List of tasks:
• A. List every outcome that the forum discussion on aircraft software testing says a bit flip in the flight computer's memory can have.
• B. Carry on the forum discussion about testing aircraft software from the point where it stops.

Excerpt provided:
As a plane crash costs lives of a few hundred people the criteria should be different from "normal" software. And for most parts and most history software in aeronautics was created with special care and tooling and under research of provability.
> it's not super surprising that they found some new ones while doing a rigorous testing regimen
Why didn’t they find these bugs during the plane’s development and certification? It appears the testing then was less rigorous. They should extend the same rigorous testing to their other aircraft models also.
A regime which finds all the defects would cost billions on its own, only one such piece of software has been subject to such a regime and that's the Space Shuttle guidance program. Every other piece of software is tested to levels set by the aeronautical industry and regulators, which may not include all possible scenarios.
You will note, some of these scenarios are essentially fuzzing the memory of the flight computer and seeing what happens, ideally most bit flips will either be detected or be minor, but some can end up causing issues. I'm not sure if it would be possible to explore all the branches in the software in any sort of reasonable amount of time.

Given entries:
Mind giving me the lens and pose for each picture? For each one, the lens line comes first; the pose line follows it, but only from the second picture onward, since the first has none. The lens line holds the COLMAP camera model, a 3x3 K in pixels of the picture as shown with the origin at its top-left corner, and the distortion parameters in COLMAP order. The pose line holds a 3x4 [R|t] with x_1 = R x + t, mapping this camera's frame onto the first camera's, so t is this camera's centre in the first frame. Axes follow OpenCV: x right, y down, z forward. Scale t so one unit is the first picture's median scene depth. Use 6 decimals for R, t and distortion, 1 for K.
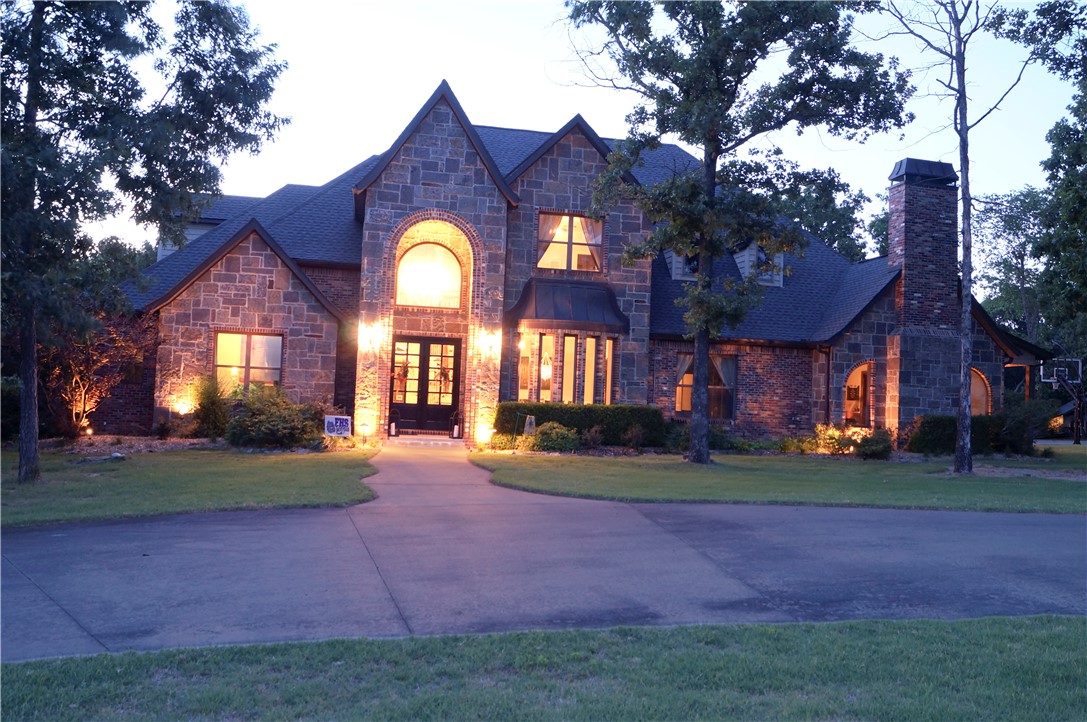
lens RADIAL K [[942.6, 0, 543.5], [0, 942.6, 361.0], [0, 0, 1]] dist [-0.071668, 0.002591]
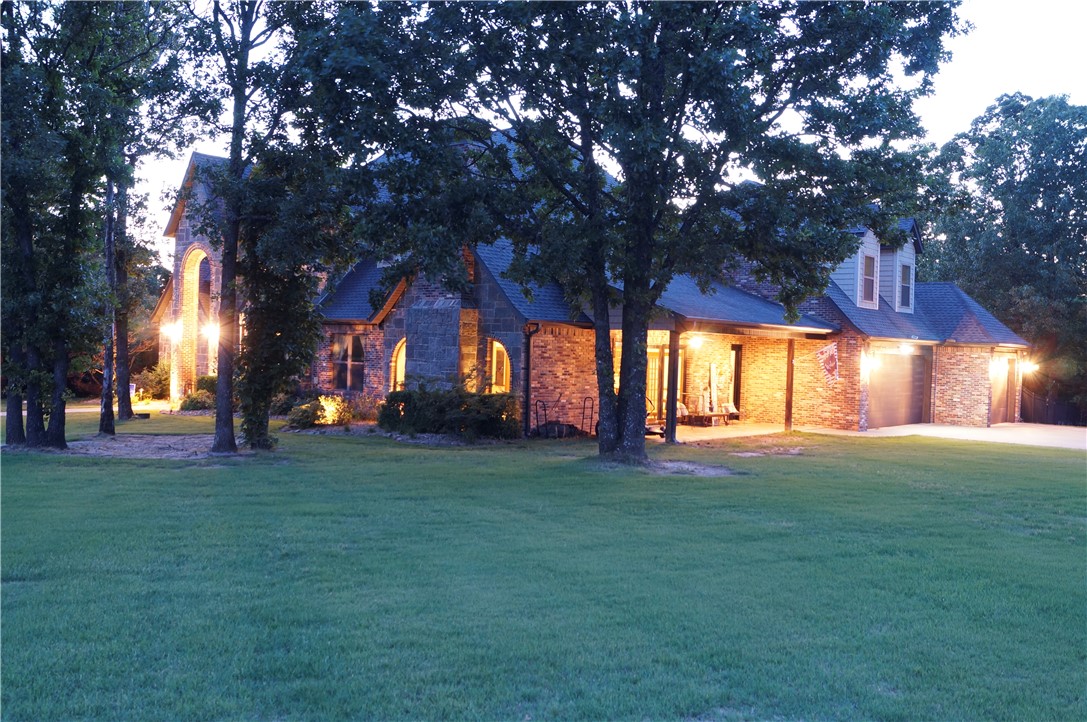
lens RADIAL K [[942.6, 0, 543.5], [0, 942.6, 361.0], [0, 0, 1]] dist [-0.071668, 0.002591]
pose [[0.641183, -0.011548, -0.767302, 1.267937], [0.028457, 0.999557, 0.008737, 0.023503], [0.766861, -0.027437, 0.641227, 0.486524]]
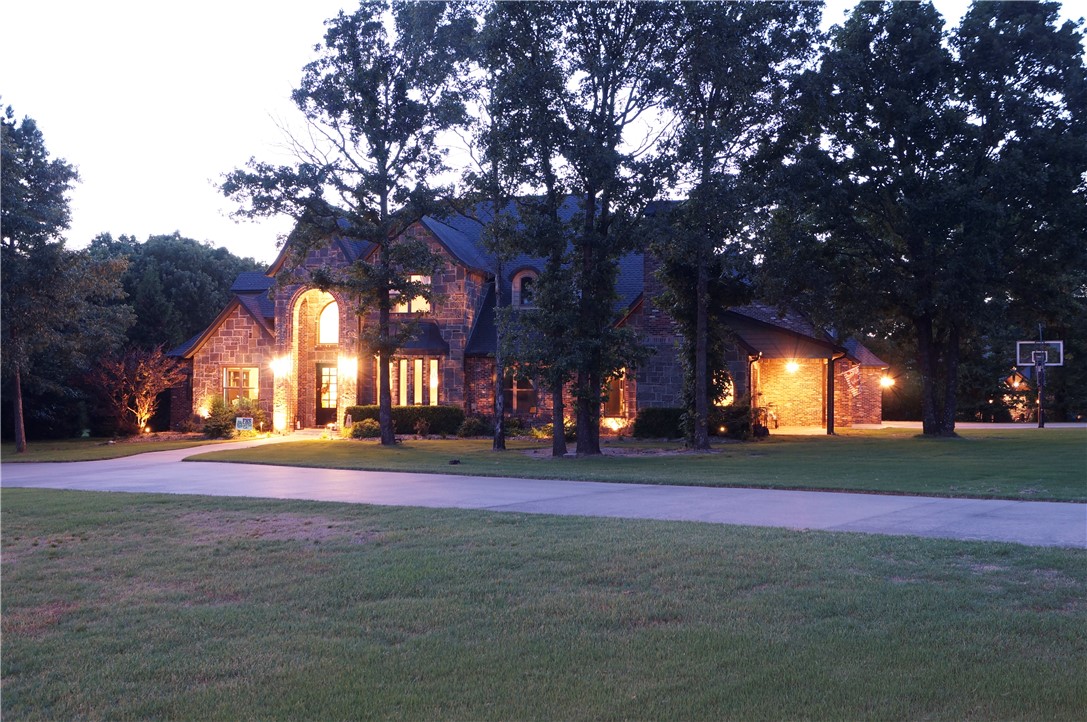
lens RADIAL K [[942.6, 0, 543.5], [0, 942.6, 361.0], [0, 0, 1]] dist [-0.071668, 0.002591]
pose [[0.901516, -0.048015, -0.430075, 0.848484], [0.049968, 0.998728, -0.006760, -0.003028], [0.429852, -0.015395, 0.902768, -0.221840]]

Answers by item number:
• A.
- It is detected.
- It is minor.
- It causes issues.

• B.
That cost is already baked into aviation hardware. It's why fasteners are so expensive, for example, because the cost of certifying, tracking their history, and quantifying their quality is already amortized into each bolt.
Flight software development lifecycle--and regs as you point out--still needs to catch up.
Actually, for fasteners there is often a material difference - cheaper fasteners are cut to shape while better fasteners are forged into shape, resulting in a much stronger part due to the resulting grain flow.
> A regime which finds all the defects would cost billions on its own, only one such piece of software has been subject to such a regime and that's the Space Shuttle guidance program.
Do you have a source for that claim ? I'm skeptical that even a testing process costing billions of dollars could claim to cover all possible inputs and states for a software system of any complexity.
The software that went into the Space Shuttle was coded to CMM level 5; this is a level of Quality Assurance that would make even the most Iron Fisted, detail oriented QA begin to sweat at the pile of paperwork and pressure ahead of them.
It's a completely different experience that likely only a handful of modern testers would even contemplate nowadays, but has always been a shining example of something to aspire to be part of one day for me.
It isn't at all easy, and basically requires the discipline to understand, document, and justify every single line of code within the context of the overarching system.
No business wants to deal with it, and it is no surprise that only publically funded projects tend to get anywhere close.
Sure. But I'd hope that they brought in new people, with a new outlook on things, and started all over from scratch. They're probably running mostly the same tests they were before the crashes, and also some new ones that people have dreamed up.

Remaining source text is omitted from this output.